**Listed entries:**
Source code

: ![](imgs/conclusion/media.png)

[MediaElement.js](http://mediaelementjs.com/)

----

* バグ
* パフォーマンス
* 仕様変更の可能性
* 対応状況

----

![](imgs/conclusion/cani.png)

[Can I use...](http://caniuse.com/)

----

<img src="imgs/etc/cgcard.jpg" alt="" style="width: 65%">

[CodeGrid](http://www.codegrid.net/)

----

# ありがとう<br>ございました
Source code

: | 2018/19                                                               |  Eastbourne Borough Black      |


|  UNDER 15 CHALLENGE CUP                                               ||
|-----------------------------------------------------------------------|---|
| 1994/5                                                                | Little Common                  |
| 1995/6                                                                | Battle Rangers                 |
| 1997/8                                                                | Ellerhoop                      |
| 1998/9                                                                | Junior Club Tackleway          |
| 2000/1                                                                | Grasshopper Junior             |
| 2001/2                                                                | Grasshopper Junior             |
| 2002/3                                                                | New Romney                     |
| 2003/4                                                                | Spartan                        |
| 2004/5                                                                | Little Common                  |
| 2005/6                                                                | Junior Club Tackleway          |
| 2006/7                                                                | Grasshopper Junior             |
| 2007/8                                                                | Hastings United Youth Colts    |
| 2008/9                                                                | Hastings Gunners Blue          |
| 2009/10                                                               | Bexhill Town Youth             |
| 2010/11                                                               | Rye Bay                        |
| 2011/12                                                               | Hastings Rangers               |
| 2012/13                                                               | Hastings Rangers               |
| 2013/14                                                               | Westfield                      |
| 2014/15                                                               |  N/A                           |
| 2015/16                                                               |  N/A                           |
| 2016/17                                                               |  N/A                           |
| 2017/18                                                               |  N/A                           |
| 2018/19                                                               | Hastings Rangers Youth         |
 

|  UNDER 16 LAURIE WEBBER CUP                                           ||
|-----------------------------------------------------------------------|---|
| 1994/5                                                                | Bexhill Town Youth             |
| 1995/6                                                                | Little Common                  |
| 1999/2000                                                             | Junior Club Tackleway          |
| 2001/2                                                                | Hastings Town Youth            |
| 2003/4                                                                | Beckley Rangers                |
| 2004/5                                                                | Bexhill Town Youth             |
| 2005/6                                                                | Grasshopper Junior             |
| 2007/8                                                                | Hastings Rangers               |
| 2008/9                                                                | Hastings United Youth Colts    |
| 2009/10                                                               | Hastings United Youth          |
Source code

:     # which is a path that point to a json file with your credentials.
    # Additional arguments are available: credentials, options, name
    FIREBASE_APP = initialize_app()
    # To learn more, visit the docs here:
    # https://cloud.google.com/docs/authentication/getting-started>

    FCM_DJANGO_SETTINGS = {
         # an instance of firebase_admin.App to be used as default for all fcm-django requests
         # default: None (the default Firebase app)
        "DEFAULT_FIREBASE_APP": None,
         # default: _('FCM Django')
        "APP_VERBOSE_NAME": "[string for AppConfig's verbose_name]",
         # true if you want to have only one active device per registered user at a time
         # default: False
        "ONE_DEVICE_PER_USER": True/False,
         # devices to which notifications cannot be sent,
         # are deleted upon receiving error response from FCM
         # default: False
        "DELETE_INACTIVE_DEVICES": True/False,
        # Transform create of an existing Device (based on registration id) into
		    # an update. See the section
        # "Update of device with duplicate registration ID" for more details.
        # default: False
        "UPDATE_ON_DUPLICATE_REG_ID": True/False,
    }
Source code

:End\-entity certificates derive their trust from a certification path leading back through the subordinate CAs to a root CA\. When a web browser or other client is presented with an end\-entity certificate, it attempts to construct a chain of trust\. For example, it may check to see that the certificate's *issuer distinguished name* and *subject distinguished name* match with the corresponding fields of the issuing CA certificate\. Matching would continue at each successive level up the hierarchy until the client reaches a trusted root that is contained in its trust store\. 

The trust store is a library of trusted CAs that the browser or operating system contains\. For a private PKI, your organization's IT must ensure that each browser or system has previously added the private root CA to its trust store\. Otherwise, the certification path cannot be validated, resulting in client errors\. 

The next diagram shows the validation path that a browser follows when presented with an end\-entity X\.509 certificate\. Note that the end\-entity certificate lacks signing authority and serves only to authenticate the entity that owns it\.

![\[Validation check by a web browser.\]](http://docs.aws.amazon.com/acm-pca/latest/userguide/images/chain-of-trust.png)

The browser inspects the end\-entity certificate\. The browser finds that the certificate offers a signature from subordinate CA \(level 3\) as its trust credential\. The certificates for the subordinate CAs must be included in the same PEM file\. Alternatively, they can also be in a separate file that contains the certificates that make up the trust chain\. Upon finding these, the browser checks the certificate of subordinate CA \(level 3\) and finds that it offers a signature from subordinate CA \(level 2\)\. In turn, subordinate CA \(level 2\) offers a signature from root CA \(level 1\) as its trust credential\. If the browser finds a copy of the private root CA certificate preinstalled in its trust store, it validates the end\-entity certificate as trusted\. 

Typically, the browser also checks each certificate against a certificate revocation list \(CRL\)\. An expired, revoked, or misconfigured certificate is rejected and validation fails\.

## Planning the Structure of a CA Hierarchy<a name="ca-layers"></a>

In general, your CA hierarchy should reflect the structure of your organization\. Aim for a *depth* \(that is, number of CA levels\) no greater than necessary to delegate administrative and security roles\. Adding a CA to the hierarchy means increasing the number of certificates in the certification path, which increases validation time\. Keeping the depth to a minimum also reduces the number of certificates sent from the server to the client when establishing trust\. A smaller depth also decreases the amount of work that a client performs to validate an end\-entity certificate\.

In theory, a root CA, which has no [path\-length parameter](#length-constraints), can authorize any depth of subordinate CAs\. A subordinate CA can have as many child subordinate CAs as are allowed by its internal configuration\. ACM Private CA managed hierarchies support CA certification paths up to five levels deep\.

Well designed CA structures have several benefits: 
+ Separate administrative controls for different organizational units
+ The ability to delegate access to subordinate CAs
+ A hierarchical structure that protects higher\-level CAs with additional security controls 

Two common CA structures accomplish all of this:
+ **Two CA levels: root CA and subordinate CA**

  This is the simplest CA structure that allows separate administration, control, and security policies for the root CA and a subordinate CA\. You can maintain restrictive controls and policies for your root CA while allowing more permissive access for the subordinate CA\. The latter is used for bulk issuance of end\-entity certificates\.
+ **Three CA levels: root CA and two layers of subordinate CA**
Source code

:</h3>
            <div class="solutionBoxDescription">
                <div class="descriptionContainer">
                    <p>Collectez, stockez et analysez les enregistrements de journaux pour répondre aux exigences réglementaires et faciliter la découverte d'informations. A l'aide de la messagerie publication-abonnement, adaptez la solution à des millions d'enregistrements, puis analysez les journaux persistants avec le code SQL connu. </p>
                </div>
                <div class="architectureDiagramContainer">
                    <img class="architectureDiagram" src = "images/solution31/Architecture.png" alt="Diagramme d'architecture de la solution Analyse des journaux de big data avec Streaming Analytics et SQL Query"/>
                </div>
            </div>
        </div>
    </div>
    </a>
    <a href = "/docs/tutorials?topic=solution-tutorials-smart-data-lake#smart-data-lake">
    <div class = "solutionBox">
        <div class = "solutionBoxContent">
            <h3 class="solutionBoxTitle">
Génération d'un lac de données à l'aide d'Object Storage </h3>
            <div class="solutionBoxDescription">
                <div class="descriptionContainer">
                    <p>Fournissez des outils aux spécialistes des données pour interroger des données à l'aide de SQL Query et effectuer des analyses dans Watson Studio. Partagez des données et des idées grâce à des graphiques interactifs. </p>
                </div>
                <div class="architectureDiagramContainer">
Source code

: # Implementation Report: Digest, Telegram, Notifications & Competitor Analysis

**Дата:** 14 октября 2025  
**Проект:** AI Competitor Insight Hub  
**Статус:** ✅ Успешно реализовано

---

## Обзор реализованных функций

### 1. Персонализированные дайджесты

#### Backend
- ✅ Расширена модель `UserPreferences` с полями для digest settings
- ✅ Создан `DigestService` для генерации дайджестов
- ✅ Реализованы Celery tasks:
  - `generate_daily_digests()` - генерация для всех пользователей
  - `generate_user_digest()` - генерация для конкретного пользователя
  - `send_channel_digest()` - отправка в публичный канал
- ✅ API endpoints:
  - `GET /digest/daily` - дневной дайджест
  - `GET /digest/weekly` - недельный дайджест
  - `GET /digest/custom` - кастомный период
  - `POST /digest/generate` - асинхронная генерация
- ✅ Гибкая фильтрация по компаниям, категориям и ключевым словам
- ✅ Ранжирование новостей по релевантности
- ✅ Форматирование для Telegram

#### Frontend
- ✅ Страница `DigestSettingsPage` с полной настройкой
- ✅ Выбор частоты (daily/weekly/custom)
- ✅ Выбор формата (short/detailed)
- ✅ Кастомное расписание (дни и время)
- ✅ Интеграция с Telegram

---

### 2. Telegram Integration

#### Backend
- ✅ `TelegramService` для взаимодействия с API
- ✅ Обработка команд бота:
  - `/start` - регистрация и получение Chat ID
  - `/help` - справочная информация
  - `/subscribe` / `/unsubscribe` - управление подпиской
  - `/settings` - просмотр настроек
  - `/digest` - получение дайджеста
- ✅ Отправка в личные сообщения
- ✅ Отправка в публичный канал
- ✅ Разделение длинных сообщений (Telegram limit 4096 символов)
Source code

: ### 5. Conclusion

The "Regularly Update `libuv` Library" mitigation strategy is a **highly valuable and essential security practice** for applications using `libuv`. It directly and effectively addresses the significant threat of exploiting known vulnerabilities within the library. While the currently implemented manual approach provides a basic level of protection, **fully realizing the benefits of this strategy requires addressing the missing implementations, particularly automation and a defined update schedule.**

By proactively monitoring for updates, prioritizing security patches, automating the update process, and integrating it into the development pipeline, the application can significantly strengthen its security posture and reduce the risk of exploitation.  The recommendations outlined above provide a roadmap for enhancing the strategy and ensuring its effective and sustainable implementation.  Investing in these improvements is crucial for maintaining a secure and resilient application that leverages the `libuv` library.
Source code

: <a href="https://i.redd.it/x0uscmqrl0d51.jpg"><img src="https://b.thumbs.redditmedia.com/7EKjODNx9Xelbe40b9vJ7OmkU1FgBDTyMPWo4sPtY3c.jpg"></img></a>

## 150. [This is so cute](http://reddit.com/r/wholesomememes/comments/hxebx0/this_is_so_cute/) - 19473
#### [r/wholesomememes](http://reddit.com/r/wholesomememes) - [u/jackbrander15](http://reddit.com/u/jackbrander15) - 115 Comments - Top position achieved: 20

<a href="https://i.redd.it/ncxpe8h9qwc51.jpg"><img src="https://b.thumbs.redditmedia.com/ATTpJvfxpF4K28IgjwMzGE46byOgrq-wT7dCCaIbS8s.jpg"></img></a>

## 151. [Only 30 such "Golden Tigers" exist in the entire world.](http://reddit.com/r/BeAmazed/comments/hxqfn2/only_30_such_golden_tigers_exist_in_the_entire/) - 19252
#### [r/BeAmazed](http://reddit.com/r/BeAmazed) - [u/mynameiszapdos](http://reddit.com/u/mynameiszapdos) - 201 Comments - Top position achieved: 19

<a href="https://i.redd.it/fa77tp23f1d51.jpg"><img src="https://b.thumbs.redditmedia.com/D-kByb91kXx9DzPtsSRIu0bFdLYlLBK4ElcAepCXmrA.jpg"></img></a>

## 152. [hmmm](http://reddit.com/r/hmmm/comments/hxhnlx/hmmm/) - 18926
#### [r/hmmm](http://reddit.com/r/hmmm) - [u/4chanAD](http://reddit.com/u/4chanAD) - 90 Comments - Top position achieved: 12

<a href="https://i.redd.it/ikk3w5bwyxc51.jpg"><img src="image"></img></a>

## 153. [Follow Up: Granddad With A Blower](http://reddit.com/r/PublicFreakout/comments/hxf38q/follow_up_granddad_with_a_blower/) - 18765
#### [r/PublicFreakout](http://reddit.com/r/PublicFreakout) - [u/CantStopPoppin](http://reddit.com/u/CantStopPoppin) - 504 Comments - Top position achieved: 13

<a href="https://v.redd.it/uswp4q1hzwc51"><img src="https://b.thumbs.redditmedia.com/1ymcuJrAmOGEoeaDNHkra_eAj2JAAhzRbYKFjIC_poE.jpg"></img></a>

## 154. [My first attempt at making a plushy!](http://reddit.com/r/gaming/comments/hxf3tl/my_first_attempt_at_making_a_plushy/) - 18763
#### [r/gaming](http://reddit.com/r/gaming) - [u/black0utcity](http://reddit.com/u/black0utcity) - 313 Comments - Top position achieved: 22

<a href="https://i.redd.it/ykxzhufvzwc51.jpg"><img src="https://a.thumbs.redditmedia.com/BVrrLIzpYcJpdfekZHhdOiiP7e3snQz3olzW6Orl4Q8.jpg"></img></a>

**What the exercise asks:**
Which lines above contain the string "file"? Extract each one in full.

**Output of the exercise:**
:     # which is a path that point to a json file with your credentials.
The browser inspects the end\-entity certificate\. The browser finds that the certificate offers a signature from subordinate CA \(level 3\) as its trust credential\. The certificates for the subordinate CAs must be included in the same PEM file\. Alternatively, they can also be in a separate file that contains the certificates that make up the trust chain\. Upon finding these, the browser checks the certificate of subordinate CA \(level 3\) and finds that it offers a signature from subordinate CA \(level 2\)\. In turn, subordinate CA \(level 2\) offers a signature from root CA \(level 1\) as its trust credential\. If the browser finds a copy of the private root CA certificate preinstalled in its trust store, it validates the end\-entity certificate as trusted\. 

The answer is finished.